Duke University is to begin sounding the Muslim call to prayer from its bell tower, a move showing solidarity with the religion as anti-Islamic sentiments increase around the world.

The Duke Muslim Students Association is to give the adhan - a melodious call for Muslims to gather and pray - from the North Carolina-based school's Duke Chapel bell tower, CNN reported. The three-minute chants are to begin Friday.   

"The collective Muslim community is truly grateful and excited about Duke's intentionality toward religious and cultural diversity," said Imam Adeel Zeb, the university's Muslim chaplain, according to WRAL.

While the adhan is broadcasted five times a day in Muslim countries, at Duke the call will sound at 1 p.m. Fridays, the day of worship in the religion. Payers will then be held at the chapel, where Christians also hold Sunday services at the 177-year-old school.

"This opportunity represents a larger commitment to religious pluralism that is the heart of Duke's mission," Christy Lohr Sapp, Duke Chapel's associate dean for religious life, said according to WRAL. "It connects the university to national trends in religious accommodation."  

The move comes during a time anti-Muslim sentiments have increased in Germany, France and other Western nations in the wake of terrorist attacks carried out by Islamist extremists, most notably last week's deadly raid on the satirical newspaper Charlie Hebdo in Paris.
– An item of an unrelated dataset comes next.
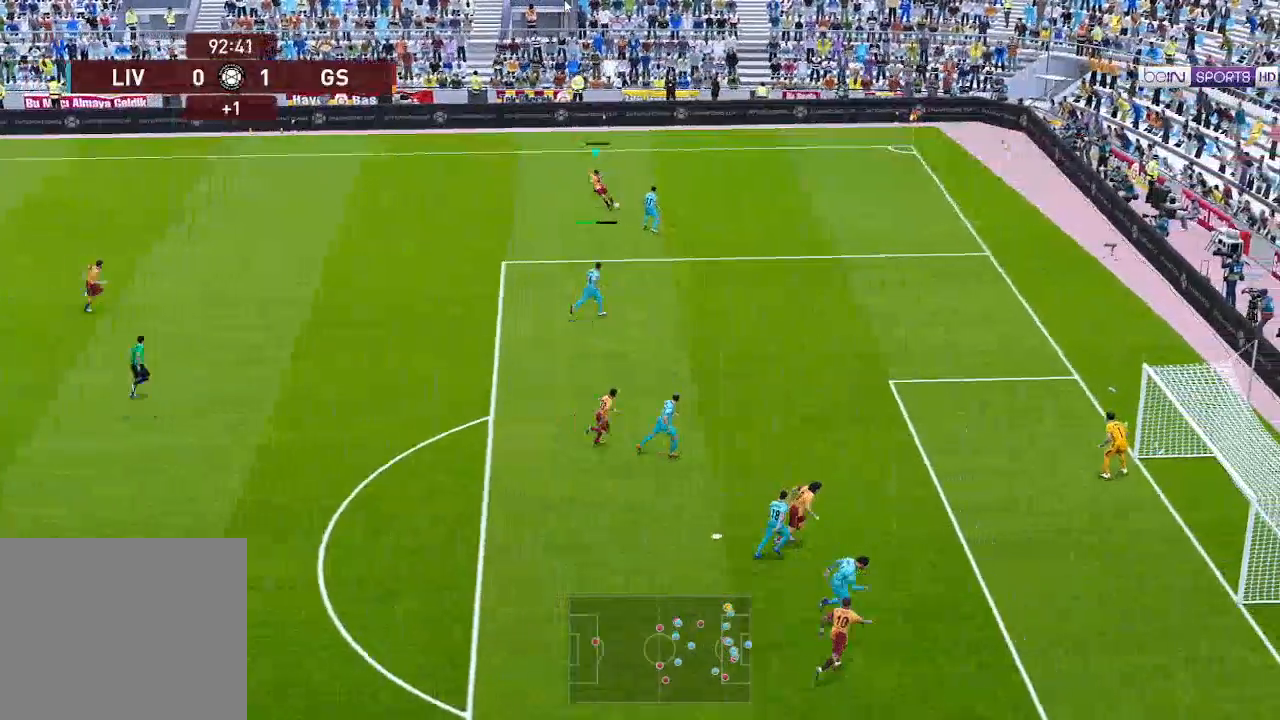
{"buttons": ["X", "DPAD_DOWN", "DPAD_RIGHT"], "left_stick": "center", "right_stick": "center", "events": [[400, "DPAD_RIGHT", "down"], [467, "X", "down"]]}
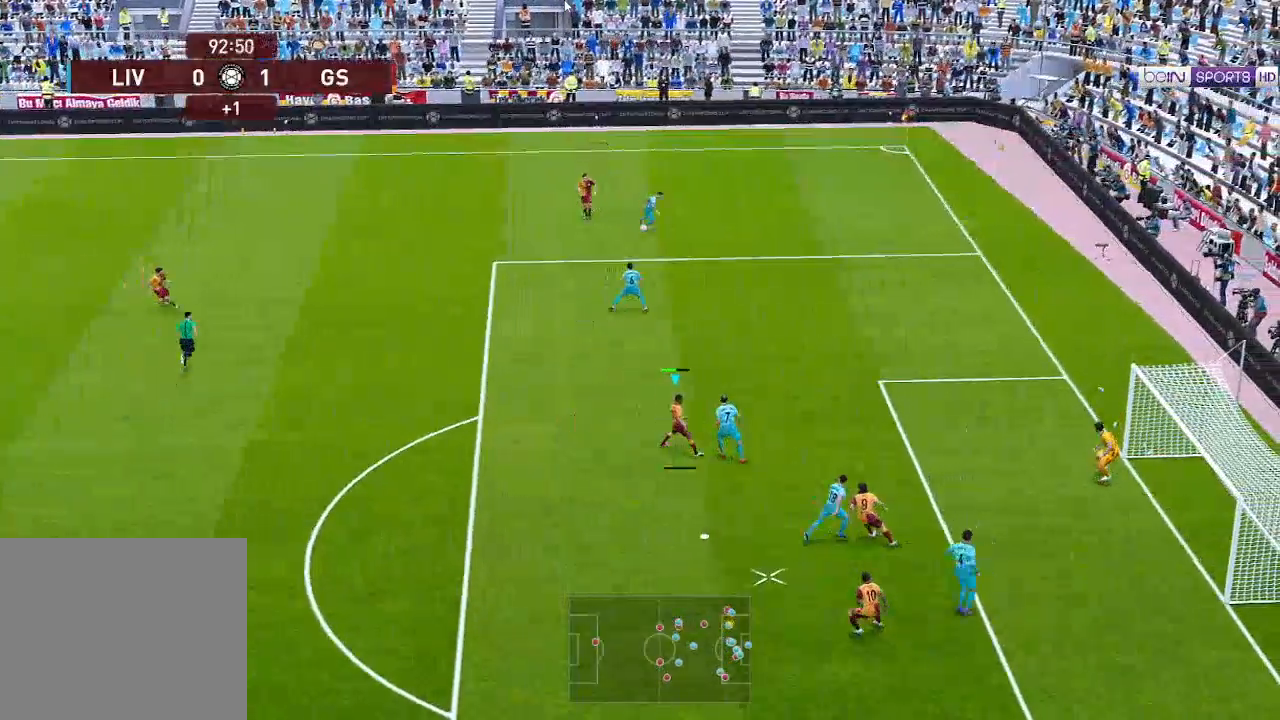
{"buttons": ["DPAD_RIGHT"], "left_stick": "center", "right_stick": "center", "events": [[67, "DPAD_DOWN", "up"], [67, "X", "up"]]}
Not everyone showed approval of Duke's decision, including Franklin Graham, son of famous evangelist Billy Graham, CNN noted.

"As Christianity is being excluded from the public sphere and followers of Islam are raping, butchering, and beheading Christians, Jews, and anyone who doesn't submit to their Sharia Islamic law, Duke is prompting this in the name of religious pluralism," Franklin Graham wrote in a Facebook post that's been liked more than 65,900 times since it was posted Wednesday.

But not everyone shared the evangelist's sentiments towards Islam.

"I have the greatest respect for you, Mr. Graham," Glenda Manus commented. "However, you are profiling all Muslims as being in the same hate group and that is simply not the case.

"Have we gone so far with our hate, that we don't want others to worship God?"